Virginie Rebetez mène une enquête poétique autour d'un suicide familial

L'affiche de l'exposition "Vous trouverez mon corps au petit port", Virginie Rebetez. [Galerie Forma]
Revenir sur ses traces / Vertigo / 7 min. / le 9 novembre 2020
Toujours ouverte, la Galerie Forma à Lausanne présente le travail de la plasticienne et photographe Virginie Rebetez, qui s’est penchée sur un sujet sensible, le suicide de son grand-oncle, fatigué d'être sourd.

Certaines petites galeries d'art échappent à la fermeture. C'est le cas de Forma, à Lausanne, qui expose en ce moment le travail de la plasticienne et photographe Virginie Rebetez que l'on peut visiter en tout petit comité. Et cela en vaut la peine.

L'exposition "Vous trouverez mon corps au petit port" ressemble à une enquête poétique. Elle dit la disparition, ce qui reste, ce que l’on imagine pour combler ce qu’on ne sait pas. Virginie Rebetez a travaillé en collaboration avec l'artiste Marie Ilse Bourlanges.

Tout part du suicide de son grand-oncle, Bernard Rebetez, dans la nuit du 13 juin 2010, dans le lac de Bienne. Avant de se noyer, il a plié délicatement ses affaires sur la plage. Il avait 80 ans. Dans son appartement, une note: "Je ne peux plus supporter ma surdité, donc ma solitude. On peut me trouver petite plage port nautique".

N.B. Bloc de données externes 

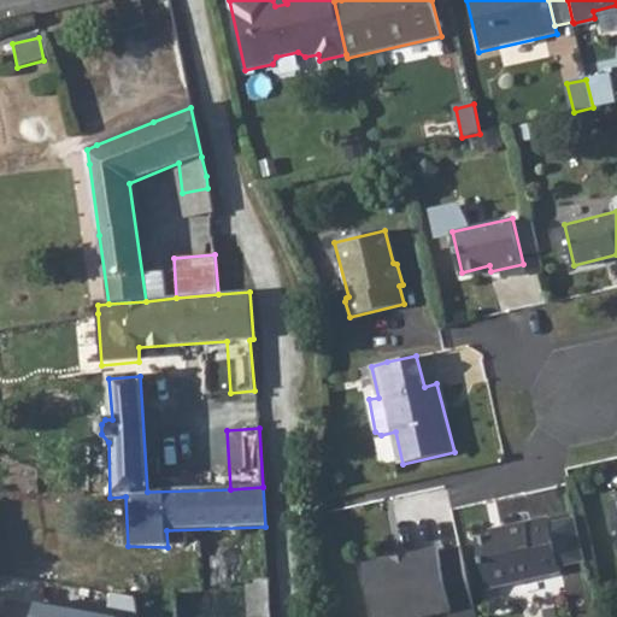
[(505,533),(479,539),(489,587),(563,569),(551,517),(505,527),(505,533)]
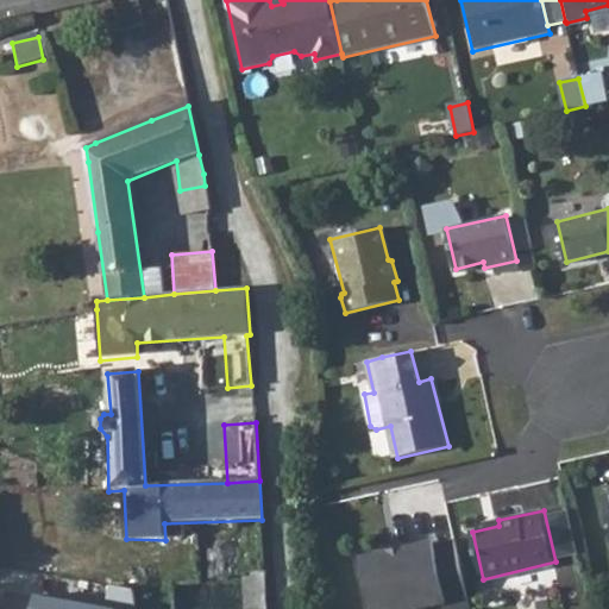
[(471,608),(457,540),(437,545),(435,541),(364,558),(376,608),(422,608),(449,603),(450,608),(471,608)]
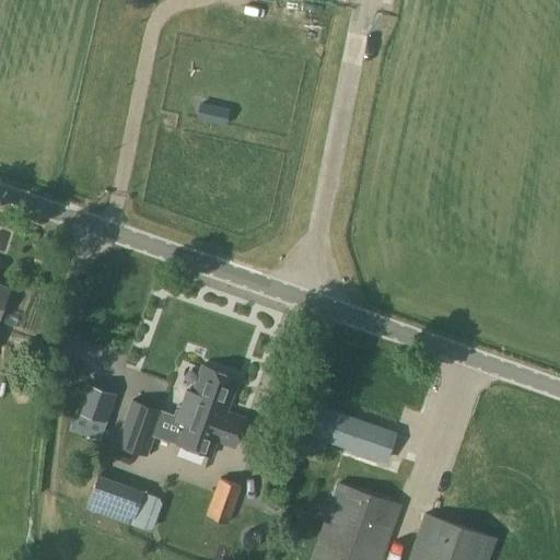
[(224,125),(228,108),(199,102),(196,119),(224,125)]
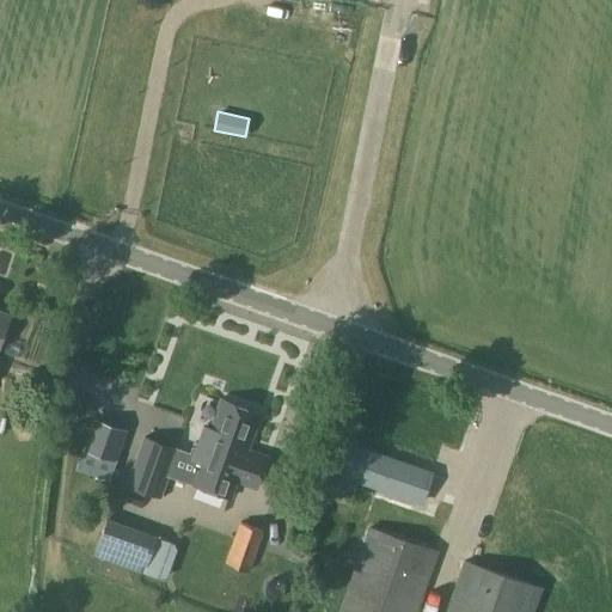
[(0,343),(11,314),(0,311),(0,343)]
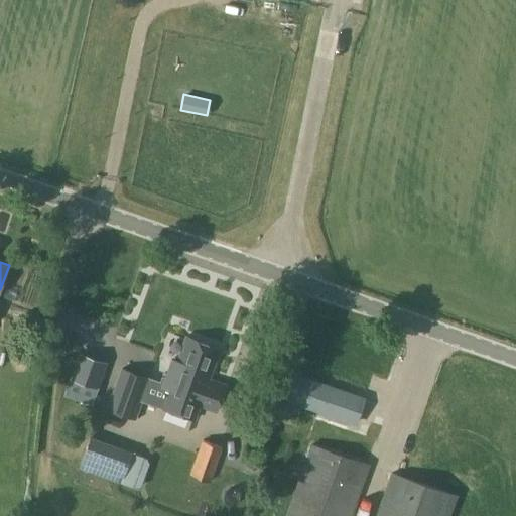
[(167,387),(160,407),(195,419),(200,405),(216,411),(225,385),(208,378),(210,372),(219,348),(186,336),(177,361),(172,359),(162,385),(167,387)]
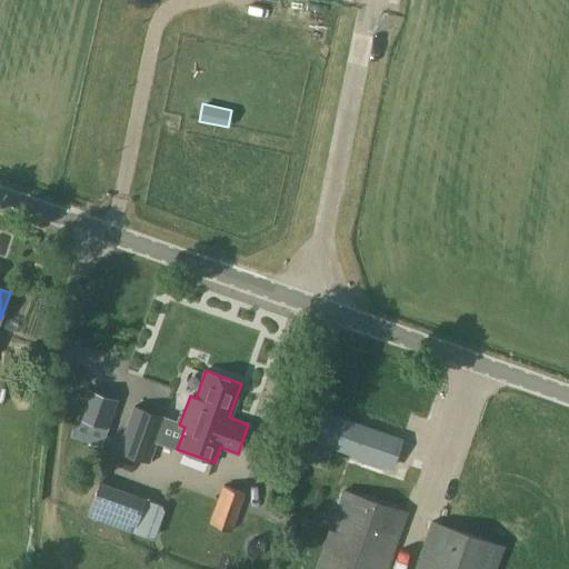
[(90,432),(97,400),(75,396),(68,428),(90,432)]
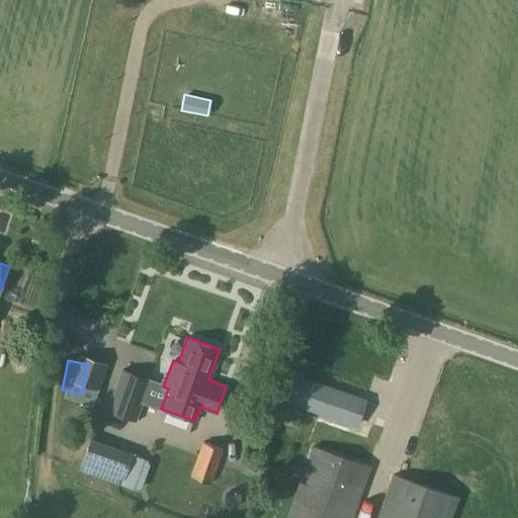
[(106,411),(136,421),(151,379),(122,367),(106,411)]
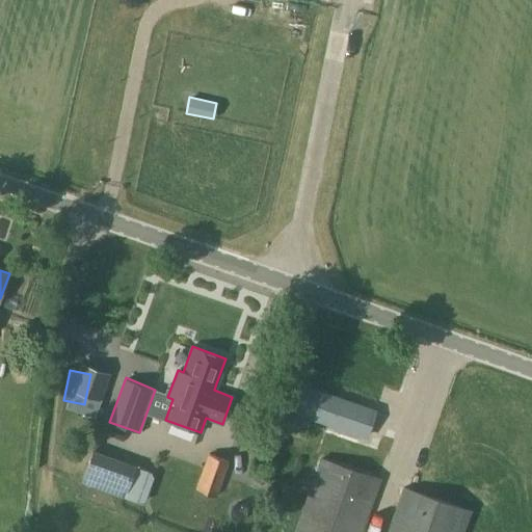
[(303,387),(295,407),(366,436),(374,417),(303,387)]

"Je fais un parallèle entre sa surdité et le geste de se donner la mort, comme s'il y avait eu un bug de communication, un message qui n'avait pas été capté", explique à la RTS Virginie Rebetez.

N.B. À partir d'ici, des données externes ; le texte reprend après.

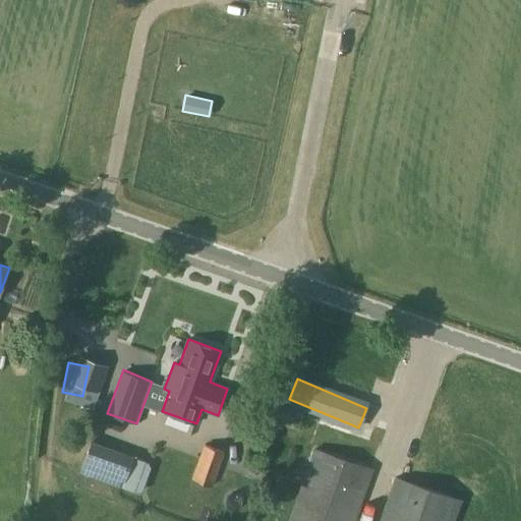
[(82,464),(79,472),(122,487),(122,486),(137,493),(141,490),(150,467),(149,463),(132,457),(91,442),(91,443),(82,464)]
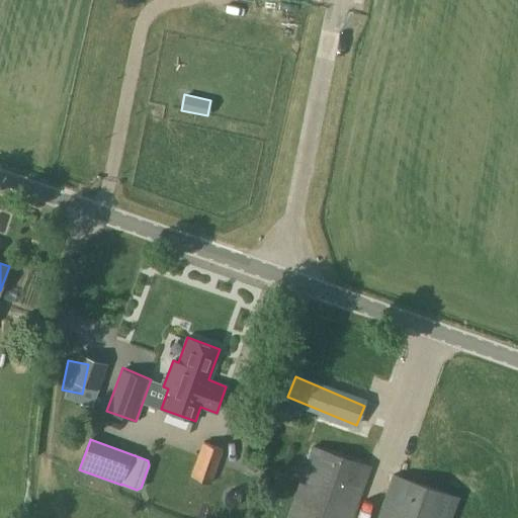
[(202,442),(191,478),(212,484),(224,449),(202,442)]
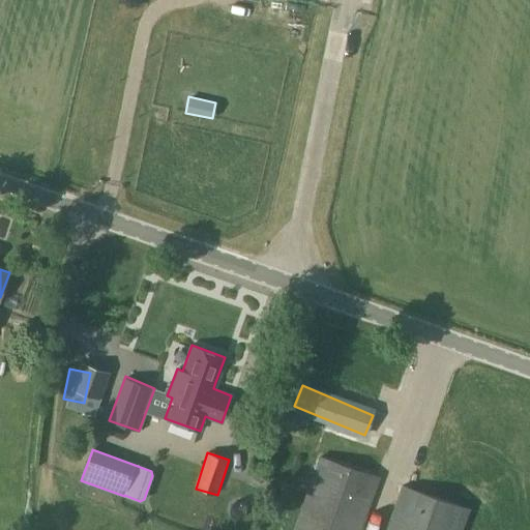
[(320,458),(293,529),(462,529),(470,508),(402,484),(385,529),(359,529),(378,478),(320,458)]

>> A voir, l'interview de Virginie Rebetez et le reportage dans la galerie Forma du 12h45 :

Rendez-vous culture: la photographe Virginie Rebetez
Rendez-vous culture: la photographe Virginie Rebetez / 12h45 / 8 min. / le 3 novembre 2020

L'artiste, qui depuis un an et demi a remis à l'honneur le métier de photographe funéraire, est connue pour ses sujets autour de la disparition et de la mort. "Quand on part en voyage, on se prépare, on fait ses valises, on imagine un circuit et on se documente. Pourquoi ne fait-on pas la même chose avec la mort?"

Mais pour la première fois, l'artiste se concentre sur une histoire familiale et personnelle. "Quand mon grand-oncle est mort, j'étais à Amsterdam. Je n'ai pas pu me rendre à ses obsèques mais j'ai demandé à mon père qu'il mette de côté un ou deux objets qui lui appartenaient et qu'il prenne des images de son appartement".

Rien de sinistre

Son travail est fort et subtil. Rien de heurtant, de sinistre ou de voyeuriste dans cette exposition qui mêle archives familiales, rapports de police et d'autopsie, photos d'objets ayant appartenu au défunt, à l'image de ses prothèses auditives, agrandies de sorte qu'elles ressemblent à une créature étrange.

Il y a aussi la note manuscrite laissée par l'oncle à son domicile qui informe de sa solitude et de son désir d'en finir. La plasticienne et photographe a retravaillé ce document, raturant certains passages et multipliant les textes. "Même si son intention était claire, il reste toujours des interrogations, des lacunes", dit l'artiste qui tente ainsi de tisser ou retisser le dialogue interrompu par cette brutale disparition.

Florence Grivel/mcm

Exposition "Vous trouverez mon corps au petit port" de Virginie Rebetez, galerie Forma à Lausanne, jusqu'au 28 novembre.